Disclosure: No positions.


  1. Excellent, as always. Q: Do you ever short these suckers? Obviously not right away but after they've gone parabolic... Have you done it? Would you consider doing it for this new bubble?

  2. Great article. very enjoyable.

    i wonder if it really is this easy to spot market hype or whether i would have been caught up in the dot-com bubble 10 years ago... haha

  3. I have shorted a number of similarly valued companies. If I can short FB at a mkt value of $100 billion, it will be a gift.

    Having lived and invested thru the 1990's it was hard to work in an environment where most people "got it" and I didn't. Actually had an older client tell me that he didn't understand how a young guy like me didn't understand the value of these new companies. He wanted all-tech. Everything else was worthless.

    I was real popular. Tried to get my firm to sell Cisco for 4 straight years. At $600 billion, I officially was the village idiot.

    He who laughs last...

  4. great article! It's hard to stay sane in an insane world. Businessweek did an article on why Myspace failed a couple issues ago. On top of the fact that there was no real business, these "creative" types had short attention span. What's next is their motto.
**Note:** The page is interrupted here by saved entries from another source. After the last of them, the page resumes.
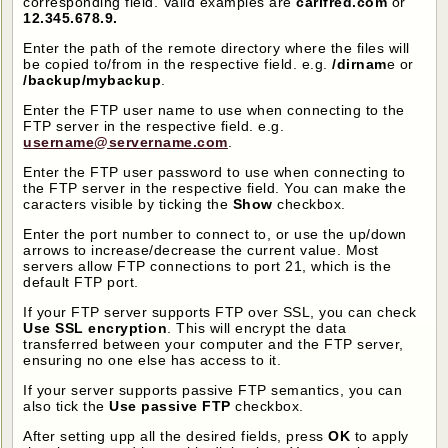
corresponding field. Valid examples are
carifred.com
or
12.345.678.9.
Enter the path of the remote directory where the files will
be copied to/from in the respective field. e.g.
/dirnam
e or
/backup/mybackup
.
Enter the FTP user name to use when connecting to the
FTP server in the respective field. e.g.
username@servername.com
.
Enter the FTP user password to use when connecting to
the FTP server in the respective field. You can make the
caracters visible by ticking the
Show
checkbox.
Enter the port number to connect to, or use the up/down
arrows to increase/decrease the current value. Most
servers allow FTP connections to port 21, which is the
default FTP port.
If your FTP server supports FTP over SSL, you can check
Use SSL encryption
. This will encrypt the data
transferred between your computer and the FTP server,
ensuring no one else has access to it.
If your server supports passive FTP semantics, you can
also tick the
Use passive FTP
checkbox.
After setting upp all the desired fields, press
OK
to apply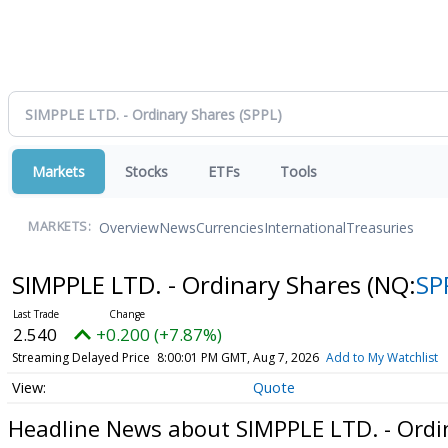
Markets
Stocks
ETFs
Tools
Overview
News
Currencies
International
Treasuries
MARKETS:
SIMPPLE LTD. - Ordinary Shares
(NQ:
SP
2.540
+0.200 (+7.87%)
Streaming Delayed Price
8:00:01 PM GMT, Aug 7, 2026
Add to My Watchlist
Quote
Headline News about SIMPPLE LTD. - Ordi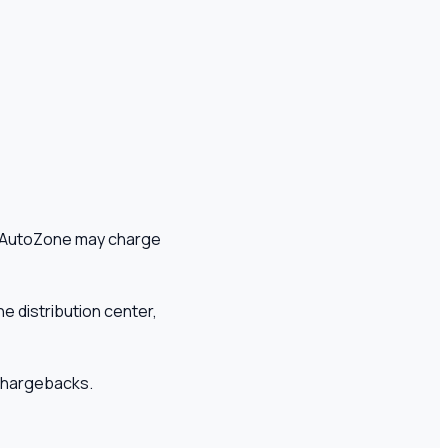
t, AutoZone may charge
he distribution center,
d chargebacks.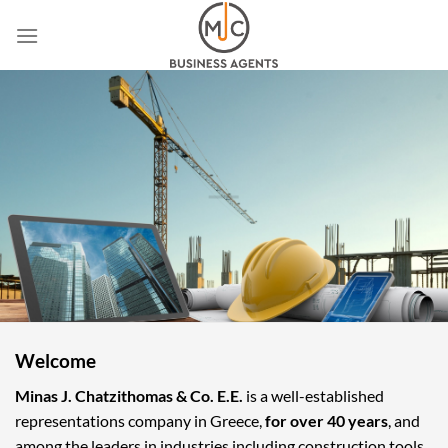
Skip
to
content
Welcome
Minas J. Chatzithomas & Co. E.E.
is a well-established
representations company in Greece,
for over 40 years
, and
among the leaders in industries including construction tools,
    But again, this Facebook kid could be different....

  5. Great article - The valuation of FB seems to be based on the value of Z-man himself. If I was investing I would want him at the helm for a while. Like Apple and Jobs, FB without the Z-Man is simply not FB. Short the stock a few months after the IPO, it's no different this time around.

  6. Have not seen a blog from you for a long time now. Are you too busy at work or not finding any good value ideas in this market?

    I do not short but I carefully read and research you long articles.

    You are an excellent and very knowledgeable thinker. Your blogs are pleasure to read.